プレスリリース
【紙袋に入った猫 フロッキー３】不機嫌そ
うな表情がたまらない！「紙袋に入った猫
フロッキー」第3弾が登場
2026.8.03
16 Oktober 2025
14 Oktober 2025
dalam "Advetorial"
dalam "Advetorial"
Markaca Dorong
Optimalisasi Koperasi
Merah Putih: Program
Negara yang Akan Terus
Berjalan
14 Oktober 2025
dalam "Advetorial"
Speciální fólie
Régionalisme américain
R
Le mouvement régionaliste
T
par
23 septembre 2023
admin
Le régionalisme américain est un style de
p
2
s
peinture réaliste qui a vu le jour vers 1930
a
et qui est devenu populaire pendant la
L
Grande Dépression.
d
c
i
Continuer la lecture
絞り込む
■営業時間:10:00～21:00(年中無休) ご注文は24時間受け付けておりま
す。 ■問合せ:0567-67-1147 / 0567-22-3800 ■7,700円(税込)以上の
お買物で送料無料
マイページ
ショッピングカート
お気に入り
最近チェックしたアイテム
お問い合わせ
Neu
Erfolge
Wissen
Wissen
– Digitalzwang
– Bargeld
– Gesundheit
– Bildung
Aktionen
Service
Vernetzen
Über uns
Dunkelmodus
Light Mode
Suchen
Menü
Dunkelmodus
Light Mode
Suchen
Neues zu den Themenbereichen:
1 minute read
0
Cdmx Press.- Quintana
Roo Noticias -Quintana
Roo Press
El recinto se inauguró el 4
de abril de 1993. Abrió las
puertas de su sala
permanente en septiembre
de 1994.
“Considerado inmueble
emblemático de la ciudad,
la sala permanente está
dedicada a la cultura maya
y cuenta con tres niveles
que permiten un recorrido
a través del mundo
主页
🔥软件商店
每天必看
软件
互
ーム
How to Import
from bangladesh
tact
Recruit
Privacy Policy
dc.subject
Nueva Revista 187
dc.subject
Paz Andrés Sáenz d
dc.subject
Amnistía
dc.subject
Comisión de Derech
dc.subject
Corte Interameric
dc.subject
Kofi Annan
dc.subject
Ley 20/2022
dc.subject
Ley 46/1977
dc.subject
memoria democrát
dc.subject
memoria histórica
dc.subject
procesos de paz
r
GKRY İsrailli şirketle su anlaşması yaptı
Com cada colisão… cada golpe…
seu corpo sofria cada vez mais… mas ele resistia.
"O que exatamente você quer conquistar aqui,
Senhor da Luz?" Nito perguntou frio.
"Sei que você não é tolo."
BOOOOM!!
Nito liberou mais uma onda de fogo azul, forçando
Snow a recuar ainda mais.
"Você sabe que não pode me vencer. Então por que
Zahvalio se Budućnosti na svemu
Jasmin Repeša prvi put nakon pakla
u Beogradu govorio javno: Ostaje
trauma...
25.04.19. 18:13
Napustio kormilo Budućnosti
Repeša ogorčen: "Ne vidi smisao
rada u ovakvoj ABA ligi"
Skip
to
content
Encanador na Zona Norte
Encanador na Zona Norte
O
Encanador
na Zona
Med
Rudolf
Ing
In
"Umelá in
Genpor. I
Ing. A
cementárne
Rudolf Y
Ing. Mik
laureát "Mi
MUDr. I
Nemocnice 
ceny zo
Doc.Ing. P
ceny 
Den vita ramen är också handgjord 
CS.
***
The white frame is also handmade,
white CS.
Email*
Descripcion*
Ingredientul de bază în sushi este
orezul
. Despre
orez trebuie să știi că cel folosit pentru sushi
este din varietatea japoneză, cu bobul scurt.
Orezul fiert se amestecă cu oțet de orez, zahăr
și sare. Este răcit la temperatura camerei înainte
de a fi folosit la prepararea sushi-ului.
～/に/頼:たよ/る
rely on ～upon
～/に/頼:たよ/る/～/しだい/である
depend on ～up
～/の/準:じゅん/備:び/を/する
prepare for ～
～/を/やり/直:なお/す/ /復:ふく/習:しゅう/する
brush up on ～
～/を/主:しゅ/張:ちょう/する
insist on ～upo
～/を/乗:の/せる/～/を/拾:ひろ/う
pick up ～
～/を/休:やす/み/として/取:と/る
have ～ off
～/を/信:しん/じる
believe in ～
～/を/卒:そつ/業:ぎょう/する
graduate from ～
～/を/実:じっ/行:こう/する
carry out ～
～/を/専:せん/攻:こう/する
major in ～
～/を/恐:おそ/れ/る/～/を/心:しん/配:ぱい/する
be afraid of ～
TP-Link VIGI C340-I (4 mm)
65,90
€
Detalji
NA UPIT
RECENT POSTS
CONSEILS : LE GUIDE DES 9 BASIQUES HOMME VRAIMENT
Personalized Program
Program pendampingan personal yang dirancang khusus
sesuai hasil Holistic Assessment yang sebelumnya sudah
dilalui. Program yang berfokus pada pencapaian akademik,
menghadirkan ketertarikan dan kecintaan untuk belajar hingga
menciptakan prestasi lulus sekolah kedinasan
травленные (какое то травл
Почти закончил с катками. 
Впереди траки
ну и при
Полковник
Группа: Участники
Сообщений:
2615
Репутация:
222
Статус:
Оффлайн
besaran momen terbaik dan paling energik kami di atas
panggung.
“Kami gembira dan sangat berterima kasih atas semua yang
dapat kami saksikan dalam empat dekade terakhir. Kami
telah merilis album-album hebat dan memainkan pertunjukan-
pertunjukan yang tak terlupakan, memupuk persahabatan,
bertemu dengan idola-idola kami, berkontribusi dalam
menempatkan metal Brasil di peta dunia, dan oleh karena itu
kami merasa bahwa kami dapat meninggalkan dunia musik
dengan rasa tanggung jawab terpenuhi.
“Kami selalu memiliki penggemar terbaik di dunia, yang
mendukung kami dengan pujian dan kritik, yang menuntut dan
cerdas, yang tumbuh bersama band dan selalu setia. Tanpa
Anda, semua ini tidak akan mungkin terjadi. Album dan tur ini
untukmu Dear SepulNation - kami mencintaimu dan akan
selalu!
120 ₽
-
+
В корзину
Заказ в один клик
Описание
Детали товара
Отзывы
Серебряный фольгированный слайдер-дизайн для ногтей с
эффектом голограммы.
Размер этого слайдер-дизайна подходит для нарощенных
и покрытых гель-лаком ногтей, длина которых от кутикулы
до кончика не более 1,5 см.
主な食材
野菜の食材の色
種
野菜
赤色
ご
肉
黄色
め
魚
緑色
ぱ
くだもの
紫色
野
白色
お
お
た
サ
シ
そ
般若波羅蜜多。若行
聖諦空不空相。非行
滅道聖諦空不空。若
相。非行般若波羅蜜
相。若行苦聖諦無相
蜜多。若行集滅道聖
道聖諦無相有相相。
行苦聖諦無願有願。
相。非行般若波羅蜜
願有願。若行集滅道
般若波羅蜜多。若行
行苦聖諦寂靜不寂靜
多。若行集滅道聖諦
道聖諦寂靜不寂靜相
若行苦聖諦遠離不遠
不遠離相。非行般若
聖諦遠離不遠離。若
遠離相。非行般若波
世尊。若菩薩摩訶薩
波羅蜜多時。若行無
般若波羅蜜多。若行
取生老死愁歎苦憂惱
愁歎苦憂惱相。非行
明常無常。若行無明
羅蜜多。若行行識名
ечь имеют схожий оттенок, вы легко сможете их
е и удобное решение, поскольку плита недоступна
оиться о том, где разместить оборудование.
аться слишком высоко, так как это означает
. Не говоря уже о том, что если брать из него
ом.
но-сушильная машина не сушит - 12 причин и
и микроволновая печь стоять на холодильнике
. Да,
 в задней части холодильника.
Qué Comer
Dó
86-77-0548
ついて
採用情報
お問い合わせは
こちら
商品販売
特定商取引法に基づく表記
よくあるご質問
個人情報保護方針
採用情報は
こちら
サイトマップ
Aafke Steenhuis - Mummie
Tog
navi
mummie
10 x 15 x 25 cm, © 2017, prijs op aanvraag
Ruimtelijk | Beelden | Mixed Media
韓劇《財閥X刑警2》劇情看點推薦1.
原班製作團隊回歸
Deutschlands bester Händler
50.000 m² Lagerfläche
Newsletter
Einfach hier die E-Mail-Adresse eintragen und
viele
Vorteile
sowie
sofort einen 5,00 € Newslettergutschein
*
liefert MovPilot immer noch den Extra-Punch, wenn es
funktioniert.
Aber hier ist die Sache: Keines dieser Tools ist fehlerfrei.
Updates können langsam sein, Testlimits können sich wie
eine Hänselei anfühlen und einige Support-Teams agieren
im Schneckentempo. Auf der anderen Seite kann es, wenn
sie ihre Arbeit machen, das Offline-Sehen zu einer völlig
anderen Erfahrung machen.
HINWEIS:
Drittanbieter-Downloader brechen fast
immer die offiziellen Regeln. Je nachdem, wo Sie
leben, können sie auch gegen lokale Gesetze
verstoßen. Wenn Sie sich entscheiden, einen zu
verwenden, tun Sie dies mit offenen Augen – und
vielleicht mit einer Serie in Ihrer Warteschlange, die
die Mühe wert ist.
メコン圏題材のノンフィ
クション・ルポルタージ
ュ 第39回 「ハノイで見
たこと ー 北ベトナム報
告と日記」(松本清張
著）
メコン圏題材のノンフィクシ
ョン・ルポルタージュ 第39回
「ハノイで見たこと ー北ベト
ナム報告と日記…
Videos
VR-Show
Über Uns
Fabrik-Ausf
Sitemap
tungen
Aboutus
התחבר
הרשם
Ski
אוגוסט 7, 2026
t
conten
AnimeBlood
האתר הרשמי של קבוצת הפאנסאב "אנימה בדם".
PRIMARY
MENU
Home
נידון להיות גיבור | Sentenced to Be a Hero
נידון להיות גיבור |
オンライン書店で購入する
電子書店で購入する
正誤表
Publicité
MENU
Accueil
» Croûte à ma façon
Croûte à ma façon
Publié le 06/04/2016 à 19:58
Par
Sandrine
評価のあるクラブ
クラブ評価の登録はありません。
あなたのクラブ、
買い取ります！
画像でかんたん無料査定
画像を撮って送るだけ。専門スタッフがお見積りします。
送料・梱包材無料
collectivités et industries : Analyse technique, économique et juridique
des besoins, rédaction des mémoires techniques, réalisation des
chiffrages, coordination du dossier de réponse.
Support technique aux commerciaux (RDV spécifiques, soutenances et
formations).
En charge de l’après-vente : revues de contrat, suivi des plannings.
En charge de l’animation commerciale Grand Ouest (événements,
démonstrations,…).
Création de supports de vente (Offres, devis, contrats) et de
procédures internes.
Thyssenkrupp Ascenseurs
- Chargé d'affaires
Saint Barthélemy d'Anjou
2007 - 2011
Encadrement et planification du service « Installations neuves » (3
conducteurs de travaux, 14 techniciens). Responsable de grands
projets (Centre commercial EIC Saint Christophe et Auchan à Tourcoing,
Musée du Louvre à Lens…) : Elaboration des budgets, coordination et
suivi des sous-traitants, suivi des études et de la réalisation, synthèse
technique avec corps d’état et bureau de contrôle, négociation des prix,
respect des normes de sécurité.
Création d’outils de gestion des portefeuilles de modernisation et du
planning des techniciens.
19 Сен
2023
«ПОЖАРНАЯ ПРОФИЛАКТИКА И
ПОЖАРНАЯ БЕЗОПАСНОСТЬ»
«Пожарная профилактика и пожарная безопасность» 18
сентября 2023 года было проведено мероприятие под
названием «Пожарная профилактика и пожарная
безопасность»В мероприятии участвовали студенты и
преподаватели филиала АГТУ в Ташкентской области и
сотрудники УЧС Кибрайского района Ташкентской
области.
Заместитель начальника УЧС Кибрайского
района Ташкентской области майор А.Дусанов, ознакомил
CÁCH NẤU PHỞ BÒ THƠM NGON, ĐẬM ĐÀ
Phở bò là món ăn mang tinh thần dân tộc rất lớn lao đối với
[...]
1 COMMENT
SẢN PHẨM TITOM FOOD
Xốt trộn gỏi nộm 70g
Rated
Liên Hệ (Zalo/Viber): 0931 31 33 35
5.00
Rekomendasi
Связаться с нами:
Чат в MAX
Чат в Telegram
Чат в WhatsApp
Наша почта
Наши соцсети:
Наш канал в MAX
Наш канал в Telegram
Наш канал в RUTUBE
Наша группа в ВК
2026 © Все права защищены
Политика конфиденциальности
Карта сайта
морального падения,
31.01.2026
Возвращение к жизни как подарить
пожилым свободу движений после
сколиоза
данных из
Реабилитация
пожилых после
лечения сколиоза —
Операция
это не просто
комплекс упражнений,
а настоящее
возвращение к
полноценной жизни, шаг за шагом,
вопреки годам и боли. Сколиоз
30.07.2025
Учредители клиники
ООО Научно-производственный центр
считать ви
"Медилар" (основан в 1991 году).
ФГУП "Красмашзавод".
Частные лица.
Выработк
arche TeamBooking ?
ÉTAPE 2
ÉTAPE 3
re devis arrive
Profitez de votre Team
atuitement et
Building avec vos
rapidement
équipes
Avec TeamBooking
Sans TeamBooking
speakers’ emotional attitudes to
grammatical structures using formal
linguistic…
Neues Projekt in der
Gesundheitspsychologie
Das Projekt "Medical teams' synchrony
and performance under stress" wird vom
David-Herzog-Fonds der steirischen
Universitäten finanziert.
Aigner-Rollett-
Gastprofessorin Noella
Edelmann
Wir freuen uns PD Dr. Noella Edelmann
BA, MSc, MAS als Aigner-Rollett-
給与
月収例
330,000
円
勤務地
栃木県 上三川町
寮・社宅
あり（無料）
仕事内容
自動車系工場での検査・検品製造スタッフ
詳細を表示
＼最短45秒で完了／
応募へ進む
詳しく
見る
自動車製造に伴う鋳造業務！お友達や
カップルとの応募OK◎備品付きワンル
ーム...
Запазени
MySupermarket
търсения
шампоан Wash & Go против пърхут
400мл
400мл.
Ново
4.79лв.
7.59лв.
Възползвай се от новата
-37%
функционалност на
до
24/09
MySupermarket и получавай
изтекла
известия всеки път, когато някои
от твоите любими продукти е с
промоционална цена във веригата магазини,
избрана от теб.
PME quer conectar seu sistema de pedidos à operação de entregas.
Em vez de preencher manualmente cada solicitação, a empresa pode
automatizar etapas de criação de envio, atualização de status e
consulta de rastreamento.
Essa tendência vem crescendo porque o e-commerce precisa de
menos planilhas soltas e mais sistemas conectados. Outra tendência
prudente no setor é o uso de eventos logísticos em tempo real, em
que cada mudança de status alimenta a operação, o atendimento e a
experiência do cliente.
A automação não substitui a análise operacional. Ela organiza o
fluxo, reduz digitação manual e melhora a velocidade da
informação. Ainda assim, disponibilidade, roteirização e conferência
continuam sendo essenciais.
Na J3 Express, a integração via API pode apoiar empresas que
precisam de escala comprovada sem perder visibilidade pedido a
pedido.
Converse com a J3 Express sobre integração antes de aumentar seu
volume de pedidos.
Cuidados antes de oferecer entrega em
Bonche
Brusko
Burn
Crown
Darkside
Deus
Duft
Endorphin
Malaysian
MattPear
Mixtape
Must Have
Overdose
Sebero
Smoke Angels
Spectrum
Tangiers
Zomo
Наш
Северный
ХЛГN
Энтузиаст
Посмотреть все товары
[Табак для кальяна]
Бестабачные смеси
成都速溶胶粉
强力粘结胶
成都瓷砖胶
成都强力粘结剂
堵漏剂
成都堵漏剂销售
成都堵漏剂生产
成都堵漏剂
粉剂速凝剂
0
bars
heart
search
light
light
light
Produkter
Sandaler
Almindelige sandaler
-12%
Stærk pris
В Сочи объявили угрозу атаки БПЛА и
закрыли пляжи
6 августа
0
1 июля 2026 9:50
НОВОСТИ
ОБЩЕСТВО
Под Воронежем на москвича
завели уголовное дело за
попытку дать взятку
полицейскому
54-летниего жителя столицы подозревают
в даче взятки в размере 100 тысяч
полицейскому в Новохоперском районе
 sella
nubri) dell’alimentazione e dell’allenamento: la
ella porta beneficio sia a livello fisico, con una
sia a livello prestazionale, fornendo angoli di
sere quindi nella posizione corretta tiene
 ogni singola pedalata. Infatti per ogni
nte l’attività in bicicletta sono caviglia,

━━━━━━

Copy the records from their first line through the line with "from bangladesh", renaming every "Light Mode" to "Hellmodus" and leaving everything else the same.

プレスリリース
【紙袋に入った猫 フロッキー３】不機嫌そ
うな表情がたまらない！「紙袋に入った猫
フロッキー」第3弾が登場
2026.8.03
16 Oktober 2025
14 Oktober 2025
dalam "Advetorial"
dalam "Advetorial"
Markaca Dorong
Optimalisasi Koperasi
Merah Putih: Program
Negara yang Akan Terus
Berjalan
14 Oktober 2025
dalam "Advetorial"
Speciální fólie
Régionalisme américain
R
Le mouvement régionaliste
T
par
23 septembre 2023
admin
Le régionalisme américain est un style de
p
2
s
peinture réaliste qui a vu le jour vers 1930
a
et qui est devenu populaire pendant la
L
Grande Dépression.
d
c
i
Continuer la lecture
絞り込む
■営業時間:10:00～21:00(年中無休) ご注文は24時間受け付けておりま
す。 ■問合せ:0567-67-1147 / 0567-22-3800 ■7,700円(税込)以上の
お買物で送料無料
マイページ
ショッピングカート
お気に入り
最近チェックしたアイテム
お問い合わせ
Neu
Erfolge
Wissen
Wissen
– Digitalzwang
– Bargeld
– Gesundheit
– Bildung
Aktionen
Service
Vernetzen
Über uns
Dunkelmodus
Hellmodus
Suchen
Menü
Dunkelmodus
Hellmodus
Suchen
Neues zu den Themenbereichen:
1 minute read
0
Cdmx Press.- Quintana
Roo Noticias -Quintana
Roo Press
El recinto se inauguró el 4
de abril de 1993. Abrió las
puertas de su sala
permanente en septiembre
de 1994.
“Considerado inmueble
emblemático de la ciudad,
la sala permanente está
dedicada a la cultura maya
y cuenta con tres niveles
que permiten un recorrido
a través del mundo
主页
🔥软件商店
每天必看
软件
互
ーム
How to Import
from bangladesh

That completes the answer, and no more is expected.